ボソリと呟いた宇佐美くんは、眉を顰めて小さなため息をこぼす。


「猫宮さんもこないみたいだし、俺、帰るね」


この状況をどうしたらいいものかと困惑していれば、宇佐美くんは長い脚を体育館の方に動かし、この場から立ち去ろうとする。


「ま、待って、宇佐美くん……!」


私は咄嗟に、引き止めるような言葉を口にしてしまった。ほとんど無意識だった。何を言うのかなんて、そんなの何も考えていない。

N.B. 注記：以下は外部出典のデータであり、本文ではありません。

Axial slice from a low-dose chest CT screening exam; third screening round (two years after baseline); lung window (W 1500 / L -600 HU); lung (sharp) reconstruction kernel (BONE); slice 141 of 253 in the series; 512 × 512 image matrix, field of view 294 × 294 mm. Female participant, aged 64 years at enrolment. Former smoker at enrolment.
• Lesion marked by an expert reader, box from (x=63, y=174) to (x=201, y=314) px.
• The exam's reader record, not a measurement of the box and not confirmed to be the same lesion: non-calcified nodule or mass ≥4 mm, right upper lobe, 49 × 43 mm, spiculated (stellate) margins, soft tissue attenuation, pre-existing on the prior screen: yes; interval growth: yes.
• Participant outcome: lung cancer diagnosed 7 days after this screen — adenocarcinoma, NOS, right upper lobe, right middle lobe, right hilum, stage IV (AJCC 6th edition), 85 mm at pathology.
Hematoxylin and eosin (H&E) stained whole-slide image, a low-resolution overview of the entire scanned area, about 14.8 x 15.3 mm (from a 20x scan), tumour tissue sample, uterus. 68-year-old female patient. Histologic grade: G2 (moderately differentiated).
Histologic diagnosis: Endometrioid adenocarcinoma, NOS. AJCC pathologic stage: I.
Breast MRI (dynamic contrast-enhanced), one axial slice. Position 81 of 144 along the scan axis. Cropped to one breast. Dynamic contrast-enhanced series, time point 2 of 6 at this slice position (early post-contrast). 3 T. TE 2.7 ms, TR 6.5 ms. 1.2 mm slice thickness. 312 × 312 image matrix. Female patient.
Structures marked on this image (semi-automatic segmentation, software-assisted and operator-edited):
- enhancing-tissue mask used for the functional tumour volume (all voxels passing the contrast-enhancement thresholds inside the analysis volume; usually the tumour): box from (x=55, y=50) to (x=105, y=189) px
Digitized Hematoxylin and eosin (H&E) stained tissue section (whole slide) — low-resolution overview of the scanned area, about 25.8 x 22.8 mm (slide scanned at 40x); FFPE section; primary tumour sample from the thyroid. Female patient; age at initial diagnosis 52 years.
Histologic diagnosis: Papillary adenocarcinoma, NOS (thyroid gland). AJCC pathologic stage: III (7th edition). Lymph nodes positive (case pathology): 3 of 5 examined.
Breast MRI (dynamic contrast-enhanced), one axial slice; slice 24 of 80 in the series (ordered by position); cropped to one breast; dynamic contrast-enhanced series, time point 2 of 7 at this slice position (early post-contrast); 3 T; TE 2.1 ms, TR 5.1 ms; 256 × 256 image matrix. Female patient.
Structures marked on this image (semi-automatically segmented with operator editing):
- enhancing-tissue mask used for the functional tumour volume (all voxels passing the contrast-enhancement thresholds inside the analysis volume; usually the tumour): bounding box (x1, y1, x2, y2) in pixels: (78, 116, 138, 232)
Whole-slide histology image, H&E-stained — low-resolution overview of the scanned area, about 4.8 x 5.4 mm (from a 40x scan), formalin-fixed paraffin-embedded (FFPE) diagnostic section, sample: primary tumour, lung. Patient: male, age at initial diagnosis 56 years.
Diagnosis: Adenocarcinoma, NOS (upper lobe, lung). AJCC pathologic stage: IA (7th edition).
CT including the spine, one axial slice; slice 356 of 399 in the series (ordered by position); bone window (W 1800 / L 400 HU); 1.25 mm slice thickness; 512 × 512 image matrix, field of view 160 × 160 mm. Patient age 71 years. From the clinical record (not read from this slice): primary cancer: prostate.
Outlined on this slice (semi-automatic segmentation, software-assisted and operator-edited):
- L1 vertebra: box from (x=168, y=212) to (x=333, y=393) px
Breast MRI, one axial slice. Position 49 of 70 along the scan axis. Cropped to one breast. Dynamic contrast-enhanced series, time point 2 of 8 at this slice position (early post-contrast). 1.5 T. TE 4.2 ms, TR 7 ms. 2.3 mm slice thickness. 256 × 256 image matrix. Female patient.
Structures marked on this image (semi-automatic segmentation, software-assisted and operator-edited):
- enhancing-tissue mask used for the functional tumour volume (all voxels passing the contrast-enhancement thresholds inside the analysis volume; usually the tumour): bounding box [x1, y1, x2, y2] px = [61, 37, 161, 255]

だけど、このまま宇佐美くんが行ってしまったら――もう二人きりで、目を見て話す機会はなくなってしまうかもしれないって、何だか不安で、すごく怖くなったから。


「……どうしたの?」

「その……」


――宇佐美くんと席が離れて、以前のように話せなくなって、寂しく感じていること。どうして急に優しく話しかけてくれるようになったのか、むしろ昨年まで、どうして私に冷たく当たっていたのか、ずっと気になっていたこと。私は宇佐美くんのことをずっと怖くて冷たい男の子だと思っていたけど、今では宇佐美くんのことを、一人の男の子として……好きになってしまったこと。


聞きたいことも、伝えたいことだってたくさんあるのに、私の口は思ったように動いてくれない。緊張で自分の顔が強張っているのが分かる。

口ごもっていれば、先に口を開いたのは宇佐美くんの方だった。